Being invited to speak recently at the Global Eco Conference in Noosa had the added attraction of letting me visit a part of the world I’d never been to before.

With a focus on indigenous tourism, they certainly put me to work with three keynotes, two panels and a lunch meeting with Tourism Noosa. The people at Ecotourism Australia, who ran the event, are bound  by their passion for what they do and the fact they are outliers from the mainstream tourism, which is very dominant in Australia.  There were many things that surprised me about this conference but none more that the fact that Ecotourism Australia is not supported by Tourism Australia.

While I think the new “There’s nothing like … Australia” campaign by Tourism Australia is beautifully shot, it certainly doesn’t appeal to an international audience.
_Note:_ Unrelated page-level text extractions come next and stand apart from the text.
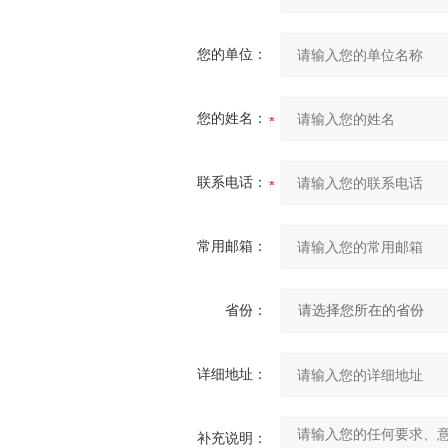
您的单位：
您的姓名：
联系电话：
常用邮箱：
省份：
详细地址：
补充说明：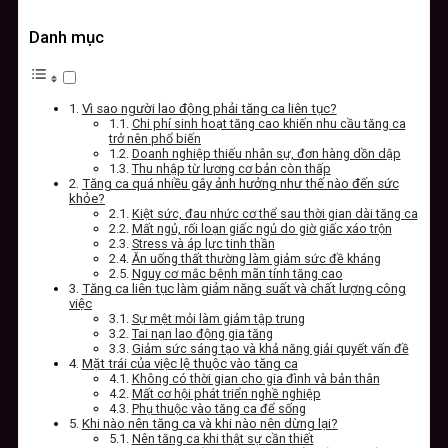
Danh mục
Vì sao người lao động phải tăng ca liên tục?
Chi phí sinh hoạt tăng cao khiến nhu cầu tăng ca
trở nên phổ biến
Doanh nghiệp thiếu nhân sự, đơn hàng dồn dập
Thu nhập từ lương cơ bản còn thấp
Tăng ca quá nhiều gây ảnh hưởng như thế nào đến sức
khỏe?
Kiệt sức, đau nhức cơ thể sau thời gian dài tăng ca
Mất ngủ, rối loạn giấc ngủ do giờ giấc xáo trộn
Stress và áp lực tinh thần
Ăn uống thất thường làm giảm sức đề kháng
Nguy cơ mắc bệnh mãn tính tăng cao
Tăng ca liên tục làm giảm năng suất và chất lượng công
việc
Sự mệt mỏi làm giảm tập trung
Tai nạn lao động gia tăng
Giảm sức sáng tạo và khả năng giải quyết vấn đề
Mặt trái của việc lệ thuộc vào tăng ca
Không có thời gian cho gia đình và bản thân
Mất cơ hội phát triển nghề nghiệp
Phụ thuộc vào tăng ca để sống
Khi nào nên tăng ca và khi nào nên dừng lại?
Nên tăng ca khi thật sự cần thiết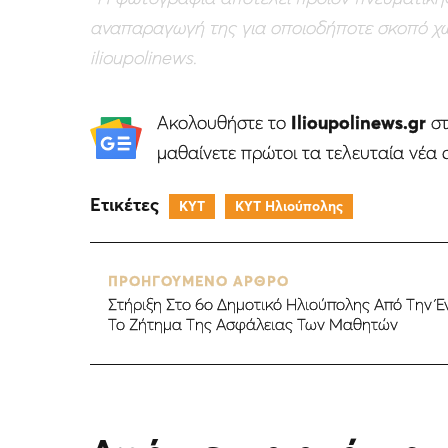
αναπαραγωγή της για οποιοδήποτε σκοπό χω
ilioupolinews.
Ακολουθήστε το
Ilioupolinews.gr
σ
μαθαίνετε πρώτοι τα τελευταία νέα 
Ετικέτες
ΚΥΤ
ΚΥΤ Ηλιούπολης
ΠΡΟΗΓΟΥΜΕΝΟ ΑΡΘΡΟ
Στήριξη Στο 6ο Δημοτικό Ηλιούπολης Από Την 
Το Ζήτημα Της Ασφάλειας Των Μαθητών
It’s very patriotic and would be a stellar campaign to stimulate domestic travel, but the underlying questions on my trip centred on the support for indigenous tourism. This is a big interest for international tourists and Ecotourism Australia. It never entered my mind that Tourism Australia would not be supporting such a prestigious event or issue.

Ecotourism Australia has been a pioneer and early adopter in the ecotourism industry, but without the support of the major tourism arm in Australia, its impact will be limited.  I am in disbelief that it does not get funding to increase the awareness around the cause and establish a leadership position because it has everyone’s ear.

I spoke with many of the other speakers, who range from the UN to some of the most influential private-sector companies before confirming my attendance, in order to compare notes about the issues and see if we can have a positive impact in the area. This eco-travel community has been built over 18 years, though there were no senior people in attendance from Tourism Australia and that is simply too bad. Tourism Australia is being left behind while globally sustainability has become a mainstream issue and is at the forefront of everyone else’s agenda.

Tourism Noosa and Noosa itself (as a destination) were fantastic: so underrated and surprisingly different from other coastal destinations in Australia. What stood out for me is the sense of community and almost village-like atmosphere that was not only charming but surprisingly authentic. I lunched with the board of Tourism Noosa and we had a spirited debate in the most beautiful restaurant overlooking the ocean.

I was rather argumentative about their new campaign and debated their target audience. I felt that what they have is a special opportunity to differentiate based on their people and cultural assets.  We talked about the use of social media and how they presently use this space. I will say that the group I was expecting would have been rather stiff or conservative, but the group I found was not at all. I really enjoyed our lunch and not only did I learn a lot about the region, but I even committed to coming back with my kids.